Some of the drawbacks stem from errors in the process that must be used to detect and recover valuable mutations. There are three steps involved in this process, (1) the phenotypic screen to detect individual outlier mice, (2) the progeny test to determine whether the outlier phenotype is due to single locus inheritance, and (3) genome-wide chromosomal mapping to provide a further check on single locus inheritance as well as to begin gene identification efforts. For complex traits showing considerable background variation, there are Type I (false positive) and II (false negative) errors to consider at each of the three steps that rarely matter with simple traits showing little background variation. We argue below that such errors can greatly diminish the usefulness of genome-wide mutagenesis in the study of complex traits, especially behaviors, which are often the most complex of all.

First, for some traits, it may be very difficult to identify which animals bear a valuable mutation. The favorite example of a successful mouse mutagenesis experiment is the isolation of the clock gene by Takahashi and his group (Vitaterna et al., 1994). The success of this experiment depended at least in part on the extremely small variability in circadian rhythm photoperiod in the background inbred strain. Thus, a single outlier mutant mouse could easily be detected against a nearly uniform phenotypic background. For complex traits, the existence of many environmental influences causing mice to vary phenotypically will make this task much more difficult (Tarantino et al., 2000). This problem arises because the detection of a valuable mutant hinges critically on the phenotype of a single outlier mouse relative to the background phenotypic variation. We expect that as environmental variation increases, fewer outliers will be apparent against an increasingly variable phenotypic background. This will have the effect of reducing the outlier rate, or percent of outliers, and thus the yield of recovered mutations. Moreover, the risk of false-positive outliers, i.e., those not due to a large-effect single locus mutation, increases as the background variance increases, making the recovery of valuable mutations more difficult.

Increased environmental variance is often associated with reduced reliability or repeatability of measurement (Falconer and MacKay, 1996). This problem is evident when a mouse, appearing to be an outlier when first tested in a phenotypic screen, may not be an outlier when tested a second time on the same assay. This has been reported for some behaviors (Nolan et al., 2000) and may reflect the regression toward the mean expected when reliability is less than perfect (Falconer and MacKay, 1996). Retesting of each mouse may be needed to insure that an outlier mouse truly is an outlier, or in other words, to reduce false positive errors in the phenotypic screen. For many behaviors, retesting is not feasible because only the first test is valid (e.g., learning or anxiety), or because the first test alters the outcome of later tests, so the phenotype is no longer the same. False positive outliers at this stage are troublesome because they lead to progeny testing with little hope of passing the progeny test. This reduces the percent of all outliers ultimately shown to be valuable mutations. The difficulty and cost of recovering each valuable mutation are also increased.

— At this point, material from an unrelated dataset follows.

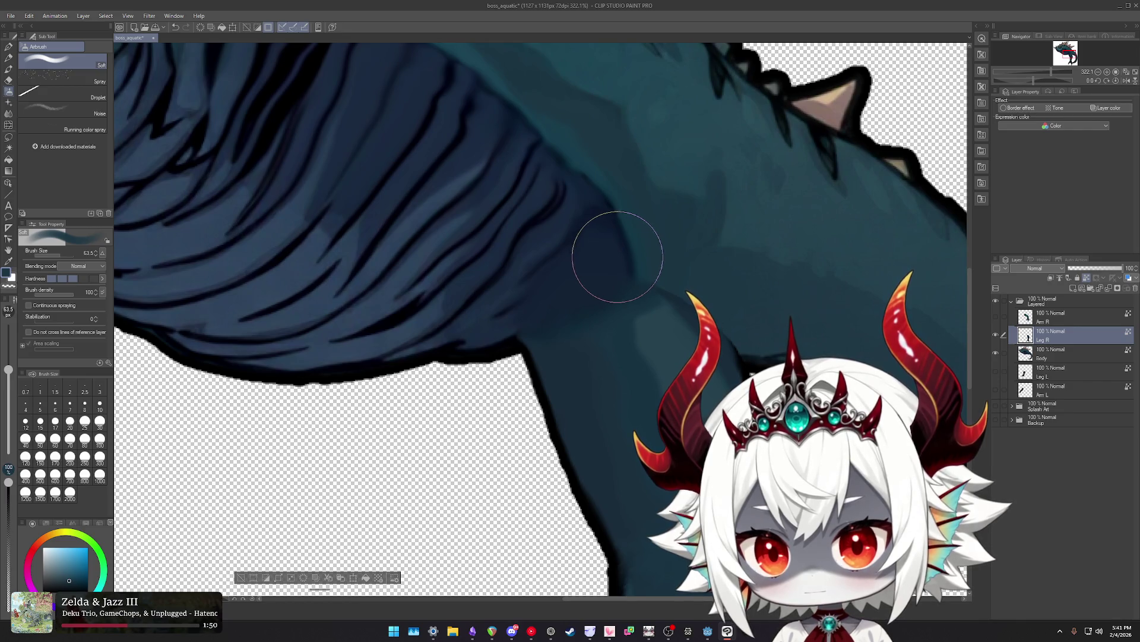
Compare the Body and Leg R layers by toggling visibility, then fade Leg R to 78% opacity.
{"action": "left_click", "coordinate": [642, 291], "text": "ctrl+shift"}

Similar problems arise at the progeny-testing step. To pass the progeny test, the offspring phenotypes must be distributed bimodally as expected from 1:1 or 3:1 Mendelian ratios of wild type to mutant genotypes. To generate a bimodal rather than a unimodal distribution, a single mutant locus would have to account for two-thirds or more of the phenotypic variance (Belknap et al., 1993). Put in other words, the variance due to the mutant locus would have to be at least double that of the background variance for detection to occur. [Unfortunately, because the animals cannot be genotyped to differentiate mutant from nonmutant genotypes, the trait distribution is our only means for separating the two genotypes.] As the background variance increases, the probability diminishes that a single mutant locus will meet this criterion in a progeny test. This has the undesirable effect of decreasing the percent of extreme-scoring mice passing the progeny test by increasing the frequency of false-negative errors, which are valuable mutants that are not detected. Alternatively, one could abandon the bimodal distribution requirement and simply require that the progeny score differently than the background strain by a less stringent criterion. But this would increase the rate of false positives, which would then undergo expensive chromosome mapping studies with little hope of recovering a valuable mutant. Either way, the difficulty and cost of recovering each valuable mutation will be substantially increased as a function of the magnitude of the background variance.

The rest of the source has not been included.